Publicado em 23/01/2019
Atualizado em 24/01/2019

Um mosquito, três doenças

Além da dengue e da zika, Aedes aegypti transmite o vírus da chikungunya

O Aedes aegypti ficou conhecido como o mosquito da dengue. Mas ele carrega outras doenças, como a chikungunya, que vem assombrando a população desde 2014, quando o vírus foi identificado pela primeira vez no país. De acordo com o Ministério da Saúde, foram registrados entre janeiro e outubro de 2018 cerca de 81 mil casos de febre chikungunya. Seus principais sintomas são febre alta de início rápido, dores intensas nas articulações dos pés, mãos dedos, tornozelos e pulso. Pode ocorrer ainda dor de cabeça, dores nos músculos e manchas vermelhas na pele. Os sintomas iniciam entre dois e doze dias após a picada do mosquito.

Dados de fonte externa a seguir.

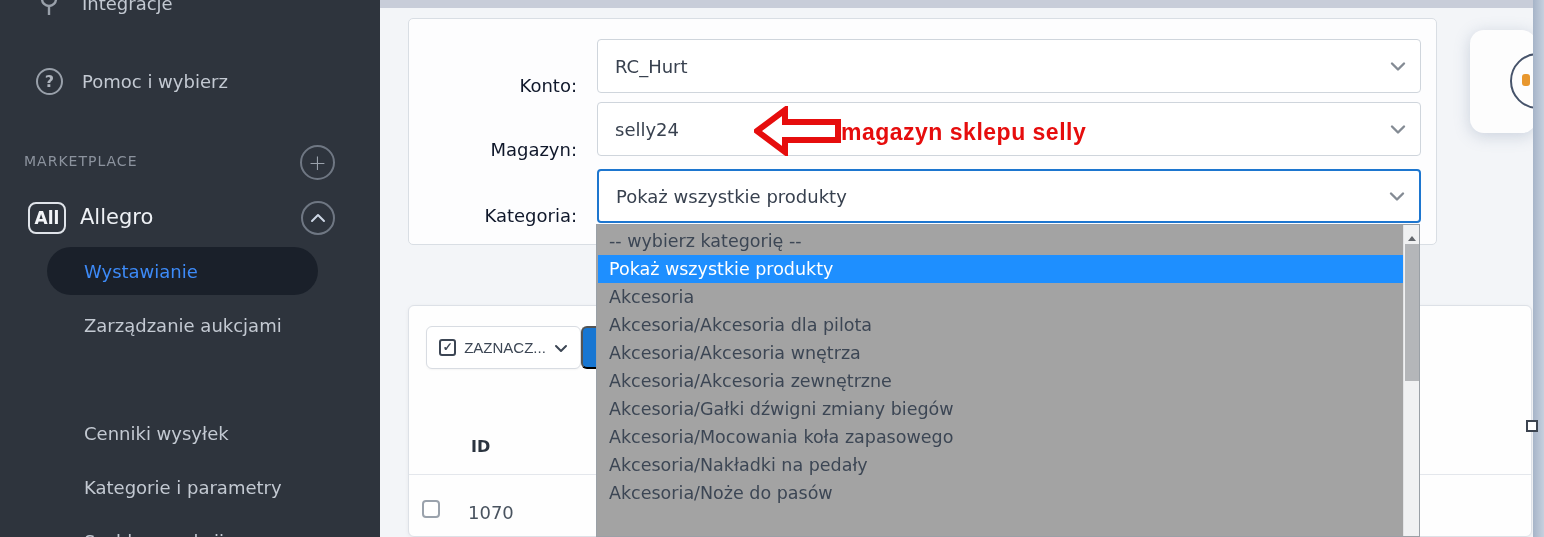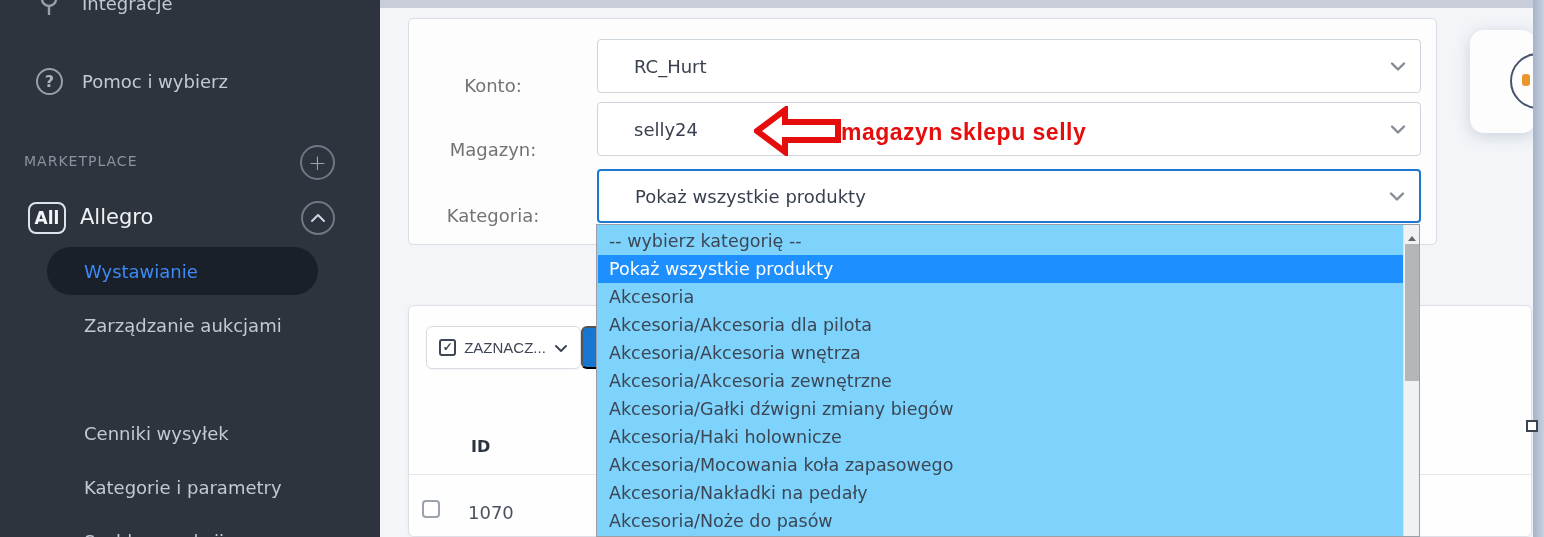--- a/index.html
+++ b/index.html
@@ -45,7 +45,7 @@
   .select-box { position:absolute; left:188px; width:824px; height:54px; background:#ffffff; border:1px solid #cfd5dc; border-radius:4px; cursor:pointer; }
   .sel-0 { top:20px; } .sel-1 { top:83px;padding-left:48px; }
   .sel-2 { top:150px; border:2px solid #1d76cf; }
-  .select-value { position:absolute; left:17px; top:50%; transform:translateY(-50%); font-size:18px; color:#38414f; white-space:nowrap;margin-left:19px; }
+  .select-value { position:absolute; left:17px; top:50%; transform:translateY(-50%); font-size:18px; color:#38414f; white-space:nowrap; }
   .select-chevron { position:absolute; right:14px; top:50%; transform:translateY(-50%); color:#848b94; }
 
   

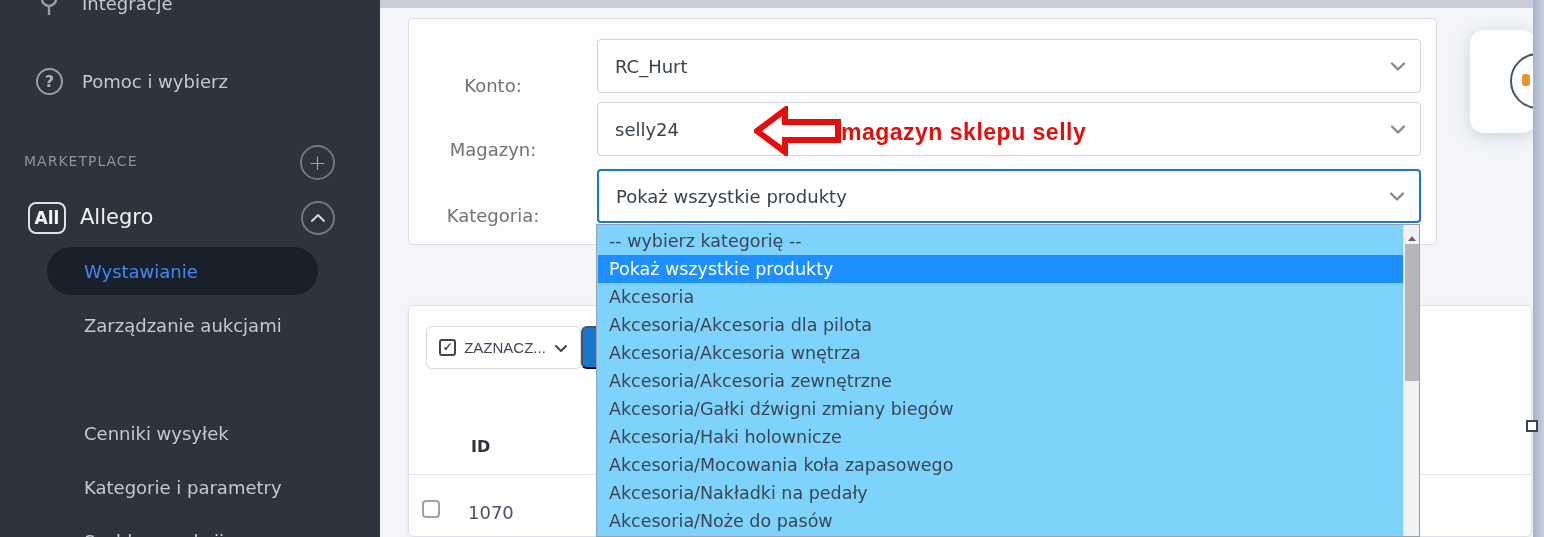--- a/index.html
+++ b/index.html
@@ -40,7 +40,7 @@
 
   
   .filter-panel { position:absolute; left:408px; top:18px; width:1029px; height:227px; background:#fdfdfe; border:1px solid #d9dee4; border-radius:5px; z-index:1; }
-  .field-label { position:absolute; left:0; width:168px; text-align:center; font-size:18px; color:#737373; }
+  .field-label { position:absolute; left:0; width:168px; text-align:right; font-size:18px; color:#0f172a; }
   .lbl-0 { top:56px; } .lbl-1 { top:120px; } .lbl-2 { top:186px; }
   .select-box { position:absolute; left:188px; width:824px; height:54px; background:#ffffff; border:1px solid #cfd5dc; border-radius:4px; cursor:pointer; }
   .sel-0 { top:20px; } .sel-1 { top:83px;padding-left:48px; }

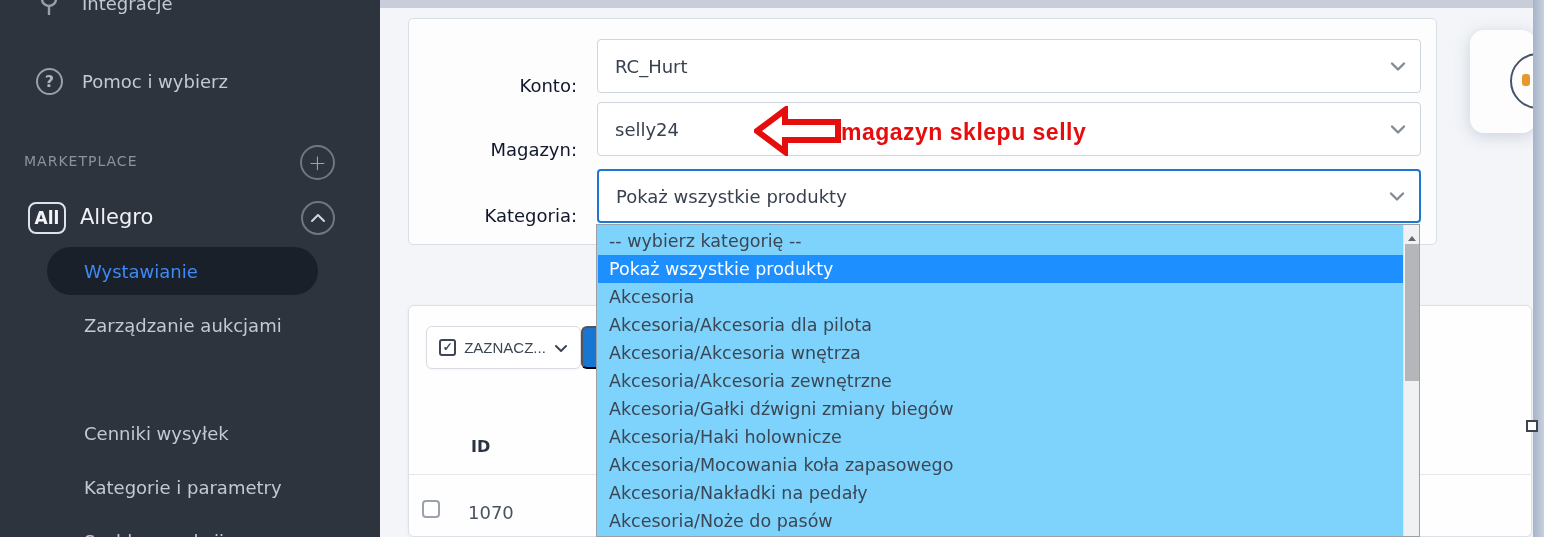--- a/index.html
+++ b/index.html
@@ -54,7 +54,7 @@
   .anno-text { position:absolute; left:841px; top:119px; font-size:23px; font-weight:bold; color:#e60d0d; letter-spacing:0.5px; white-space:nowrap; font-family:"Liberation Sans","DejaVu Sans",sans-serif; }
 
   
-  .dropdown { position:absolute; left:596px; top:224px; width:824px; height:313px; background:#7dd3fc; border:1px solid #9aa0a6; z-index:50; overflow:hidden; }
+  .dropdown { position:absolute; left:596px; top:224px; width:824px; height:313px; background:#a3a3a3; border:1px solid #9aa0a6; z-index:50; overflow:hidden; }
   .dd-options { position:absolute; left:1px; top:2px; right:16px; }
   .dd-option { height:28px; line-height:28px; padding-left:11px; font-size:17.5px; color:#3c4654; white-space:nowrap; cursor:pointer; }
   .dd-option.highlight { background:#1e8fff; color:#ffffff; }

A prevenção ainda é a forma mais eficiente de se proteger, tanto da chikungunya, como da dengue e da zika. Evitar o acúmulo de água em recipientes que possam virar criadouro do mosquito e utilizar repelentes registrados pela Anvisa são algumas medidas a serem tomadas no dia a dia. Mas se aparecerem sintomas como febre, manchas e dores no corpo, procure um profissional de saúde para um diagnóstico. Cheque aqui algumas informações importantes sobre as doenças:

Dengue, zika e chikungunya têm os mesmos sintomas
Não é bem assim. Alguns sintomas são parecidos, mas as doenças têm características diferentes:

CHIKUNGUNYA
- dor de cabeça moderada
- febre alta, superior a 38°, por 2 a 3 dias
- manchas vermelhas no 1º ou 4º dia, em 50% dos casos
- coceira leve
- inchaço nas articulações intenso a moderado
- dor articular intensa a moderada
- dor muscular intensa
- conjuntivite em 30% dos casos.

DENGUE
- dor de cabeça intensa
- febre alta, superior a 38°, por 2 a 7 dias
- manchas vermelhas a partir do 5º dia, em 30% a 50% dos casos
- coceira leve
- inchaço nas articulações é raro
- dor articular leve
- dor muscular intensa
- aparecimento raro de conjuntivite

ZIKA
- dor de cabeça moderada
- ausência de febre ou febre leve por 1 a 2 dias
- manchas vermelhas intensas entre o 1º e 2º dias, em 90% a 100% dos casos
- coceira moderada a intensa
- inchaço nas articulações frequente e de leve intensidade
- dor articular moderada
- dor muscular moderada
- conjuntivite em 50% a 90% dos casos
- hipertrofia ganglionar intensa

A pessoa pode pegar chikungunya várias vezes
Falso. Depois de infectada, a pessoa fica imune pelo resto da vida. Isso porque o vírus CHIKV é único, diferente da dengue, que apresenta 4 tipos diferentes de vírus. Nestes casos, a pessoa que se infecta pela segunda vez por apresentar um caso mais grave, com ocorrência de quadros de dengue hemorrágica.

Não existe vacina contra a chikungunya
Correto. Nem vacina ou tratamento específico. Os sintomas são tratados com medicação para a febre e as dores articulares. Não é recomendado usar o ácido acetil salicílico (AAS) devido ao risco de hemorragia. Recomenda‐se repouso absoluto ao paciente, que deve beber líquidos em abundância. E lembre-se: é essencial a orientação de um profissional de saúde.

Já existe a nova chikungunya, que tem sintomas mais fortes
Falso. De acordo com a Fiocruz, não há registro científico de que o vírus chikungunya tenha se modificado ou que o mosquito transmissor tenha se fortalecido.

As pessoas que pegam chikungunya sofrem com as sequelas por anos
Não é bem assim. Em geral, a chikungunya não deixa sequelas. A fase aguda da doença dura de alguns dias a algumas semanas. Segundo especialistas, 30% dos pacientes evoluem para o quadro crônico. Como a doença acomete articulações, no caso de pacientes mais fragilizados os sintomas podem se estender por anos. É essencial o acompanhamento por um profissional de saúde.